Varicose veins are not an obviously fertile subject for a video artist but in Blue Roses Marianna Simnett creates a richly poetic and gripping narrative  that leaves you with an enhanced sense of the emotional complexities a patient endures as they are exposed to technologically advanced medical interventions. For me she is one of the brightest young talents to emerge in video art the last few years. There is an intelligence, honesty and authenticity to her work that is totally engaging. She understands the need for making every second count  so we get an intense visual and aural  encounter in each of the three videos she has  exhibited so far. She shares with  Damien Hirst a fascination with what lies underneath the skin but tempers this with an exploration of the symbolic significance of particular body parts.

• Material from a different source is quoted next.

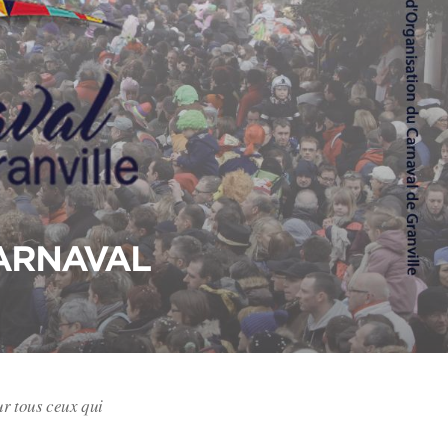
CARNAVAL
r tous ceux qui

Simnett’s last film, Blood, first screened at the 2015 Jerwood/FVU Award show took a medical operation on a teenager’s nose and somehow blended it with interviews with an anomalous gender-fluid “sworn virgin” in the Albanian mountains so that the two stories illuminated each other. We got a moving insight into the physical and psychological frailty of the teenager trying to navigate the uncertainties  of adapting to adulthood.

In Blue Roses Simnett again finds a productive juxtaposition with two parallel narratives – we see her seriously varicosed veins (the blue roses of the title) initially from the outside. We are witness to her helplessness. She must be suspended upside down to stop the blood pooling in her legs. She submits to an invasive procedure as a  laser optical fibre needle is inserted through the vein to reach the collapsed valve. We get a dramatically staged reconstruction of the blockage being blown apart. This is a lurid masterpiece of scuzzy “old school” special effects which comments wittily on the high tech medicine she is representing. A real life surgeon  exposes himself to mild self satire by giving the standard soothing but duplicitous reassurances that “this will not hurt”. As in Blood, the physical vulnerability of the patient is a metaphor for the psychological fears of invasion and helplessness. Will we eventually lose our identity to the medical processes that are needed to fix us?  The unmistakable sense that medical technology is threatening to remove our autonomy is all pervasive in this film.

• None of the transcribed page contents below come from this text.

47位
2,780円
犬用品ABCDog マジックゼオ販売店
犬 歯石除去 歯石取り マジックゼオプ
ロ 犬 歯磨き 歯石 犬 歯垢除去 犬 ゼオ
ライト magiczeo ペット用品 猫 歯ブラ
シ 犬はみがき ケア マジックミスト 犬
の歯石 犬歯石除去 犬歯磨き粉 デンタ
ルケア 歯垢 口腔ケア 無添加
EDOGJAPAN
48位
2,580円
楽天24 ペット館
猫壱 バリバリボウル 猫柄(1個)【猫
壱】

In the parallel narrative  cyborg cockroaches (see image above) are being constructed by computer scientists. We see them like excited gamers controlling their movements remotely through microchips wired to their nervous systems. But this is no game. The scientists are real researchers acting out predetermined roles set for them by Simnett to press home her vision.

The  three films she has made were re-edited for a live performance accompanied by some ethereal singers at the Serpentine last summer and can be viewed at vimeo.com/138891726. This  is  a stunning performance piece and I look  forward to getting to see her next one.